- [Written request] Reproduce the material word for word from its first line through the line containing "tone curve: curves: ch0 [(0, 0.072)", including that line.

- [Material for this task]
┌────────

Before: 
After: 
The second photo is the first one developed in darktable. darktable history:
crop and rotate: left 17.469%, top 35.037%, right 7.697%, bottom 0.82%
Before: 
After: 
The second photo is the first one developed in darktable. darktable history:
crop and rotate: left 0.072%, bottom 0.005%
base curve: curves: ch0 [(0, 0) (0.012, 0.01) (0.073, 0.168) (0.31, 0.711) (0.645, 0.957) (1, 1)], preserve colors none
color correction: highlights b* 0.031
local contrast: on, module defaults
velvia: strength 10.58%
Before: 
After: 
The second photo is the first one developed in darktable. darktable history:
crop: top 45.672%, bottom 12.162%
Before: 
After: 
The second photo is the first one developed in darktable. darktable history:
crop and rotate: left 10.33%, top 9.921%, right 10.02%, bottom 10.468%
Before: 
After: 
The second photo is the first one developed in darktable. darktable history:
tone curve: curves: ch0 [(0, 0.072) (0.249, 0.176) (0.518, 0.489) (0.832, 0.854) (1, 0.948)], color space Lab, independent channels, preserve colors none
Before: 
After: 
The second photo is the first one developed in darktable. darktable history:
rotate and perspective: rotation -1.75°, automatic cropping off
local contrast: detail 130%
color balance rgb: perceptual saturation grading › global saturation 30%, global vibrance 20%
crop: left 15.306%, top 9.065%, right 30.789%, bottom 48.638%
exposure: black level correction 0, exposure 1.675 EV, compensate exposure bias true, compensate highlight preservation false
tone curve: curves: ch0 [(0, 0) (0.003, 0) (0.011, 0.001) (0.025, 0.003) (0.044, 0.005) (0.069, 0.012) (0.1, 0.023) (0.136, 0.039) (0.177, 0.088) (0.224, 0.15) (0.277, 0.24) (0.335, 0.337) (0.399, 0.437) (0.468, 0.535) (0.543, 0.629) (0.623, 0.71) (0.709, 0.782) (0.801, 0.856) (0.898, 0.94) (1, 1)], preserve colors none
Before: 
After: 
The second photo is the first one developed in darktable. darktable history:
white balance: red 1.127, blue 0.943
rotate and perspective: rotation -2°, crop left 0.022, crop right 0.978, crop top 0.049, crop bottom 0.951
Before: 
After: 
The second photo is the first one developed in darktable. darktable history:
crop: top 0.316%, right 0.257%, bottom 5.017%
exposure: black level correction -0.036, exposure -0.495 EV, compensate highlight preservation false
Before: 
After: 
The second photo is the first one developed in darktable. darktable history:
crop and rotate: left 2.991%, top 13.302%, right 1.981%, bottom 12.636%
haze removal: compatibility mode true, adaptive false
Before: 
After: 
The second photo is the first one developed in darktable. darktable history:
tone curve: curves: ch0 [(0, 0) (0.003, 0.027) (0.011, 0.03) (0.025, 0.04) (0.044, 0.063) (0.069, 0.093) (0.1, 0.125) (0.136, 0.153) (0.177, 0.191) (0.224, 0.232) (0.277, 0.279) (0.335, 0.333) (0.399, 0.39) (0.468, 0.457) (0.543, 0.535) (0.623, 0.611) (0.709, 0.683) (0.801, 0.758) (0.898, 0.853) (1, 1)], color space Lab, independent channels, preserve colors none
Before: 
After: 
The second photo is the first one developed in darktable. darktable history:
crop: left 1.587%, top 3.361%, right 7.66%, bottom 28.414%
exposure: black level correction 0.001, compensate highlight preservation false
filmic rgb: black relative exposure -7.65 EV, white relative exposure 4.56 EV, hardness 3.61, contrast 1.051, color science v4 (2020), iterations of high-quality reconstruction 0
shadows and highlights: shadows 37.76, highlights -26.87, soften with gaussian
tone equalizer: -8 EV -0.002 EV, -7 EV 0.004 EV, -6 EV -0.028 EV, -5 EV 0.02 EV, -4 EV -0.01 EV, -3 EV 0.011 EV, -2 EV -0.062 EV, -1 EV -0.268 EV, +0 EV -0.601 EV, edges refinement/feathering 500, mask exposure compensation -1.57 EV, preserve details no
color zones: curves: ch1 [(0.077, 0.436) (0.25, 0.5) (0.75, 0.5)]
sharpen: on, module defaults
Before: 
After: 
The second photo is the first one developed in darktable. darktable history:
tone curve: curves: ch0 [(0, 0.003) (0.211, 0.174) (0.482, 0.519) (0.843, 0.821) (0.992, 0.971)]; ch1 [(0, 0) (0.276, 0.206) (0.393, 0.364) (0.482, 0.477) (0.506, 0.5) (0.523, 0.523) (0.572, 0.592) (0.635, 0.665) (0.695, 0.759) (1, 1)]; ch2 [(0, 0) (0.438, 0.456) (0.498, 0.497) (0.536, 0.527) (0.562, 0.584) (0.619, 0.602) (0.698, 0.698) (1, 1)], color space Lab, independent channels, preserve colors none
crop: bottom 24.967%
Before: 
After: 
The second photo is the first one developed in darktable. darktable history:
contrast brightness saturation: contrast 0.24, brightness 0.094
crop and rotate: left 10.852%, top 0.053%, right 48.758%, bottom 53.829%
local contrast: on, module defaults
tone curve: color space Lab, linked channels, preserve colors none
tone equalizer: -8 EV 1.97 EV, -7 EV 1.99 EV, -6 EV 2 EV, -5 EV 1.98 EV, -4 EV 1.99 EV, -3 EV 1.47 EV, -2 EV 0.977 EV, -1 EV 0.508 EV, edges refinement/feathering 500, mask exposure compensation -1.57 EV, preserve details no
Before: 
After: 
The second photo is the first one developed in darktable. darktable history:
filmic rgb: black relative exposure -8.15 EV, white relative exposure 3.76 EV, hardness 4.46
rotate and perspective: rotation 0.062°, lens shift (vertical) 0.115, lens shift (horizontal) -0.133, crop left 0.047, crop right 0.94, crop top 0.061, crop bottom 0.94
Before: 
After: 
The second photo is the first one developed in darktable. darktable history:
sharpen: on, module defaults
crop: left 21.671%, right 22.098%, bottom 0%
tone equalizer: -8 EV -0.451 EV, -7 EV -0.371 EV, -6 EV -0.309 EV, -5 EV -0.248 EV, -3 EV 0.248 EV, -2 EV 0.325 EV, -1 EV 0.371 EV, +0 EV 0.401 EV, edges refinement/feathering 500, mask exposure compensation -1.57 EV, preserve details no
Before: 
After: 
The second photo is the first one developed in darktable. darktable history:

└────────

- [The answer]
Before: 
After: 
The second photo is the first one developed in darktable. darktable history:
crop and rotate: left 17.469%, top 35.037%, right 7.697%, bottom 0.82%
Before: 
After: 
The second photo is the first one developed in darktable. darktable history:
crop and rotate: left 0.072%, bottom 0.005%
base curve: curves: ch0 [(0, 0) (0.012, 0.01) (0.073, 0.168) (0.31, 0.711) (0.645, 0.957) (1, 1)], preserve colors none
color correction: highlights b* 0.031
local contrast: on, module defaults
velvia: strength 10.58%
Before: 
After: 
The second photo is the first one developed in darktable. darktable history:
crop: top 45.672%, bottom 12.162%
Before: 
After: 
The second photo is the first one developed in darktable. darktable history:
crop and rotate: left 10.33%, top 9.921%, right 10.02%, bottom 10.468%
Before: 
After: 
The second photo is the first one developed in darktable. darktable history:
tone curve: curves: ch0 [(0, 0.072) (0.249, 0.176) (0.518, 0.489) (0.832, 0.854) (1, 0.948)], color space Lab, independent channels, preserve colors none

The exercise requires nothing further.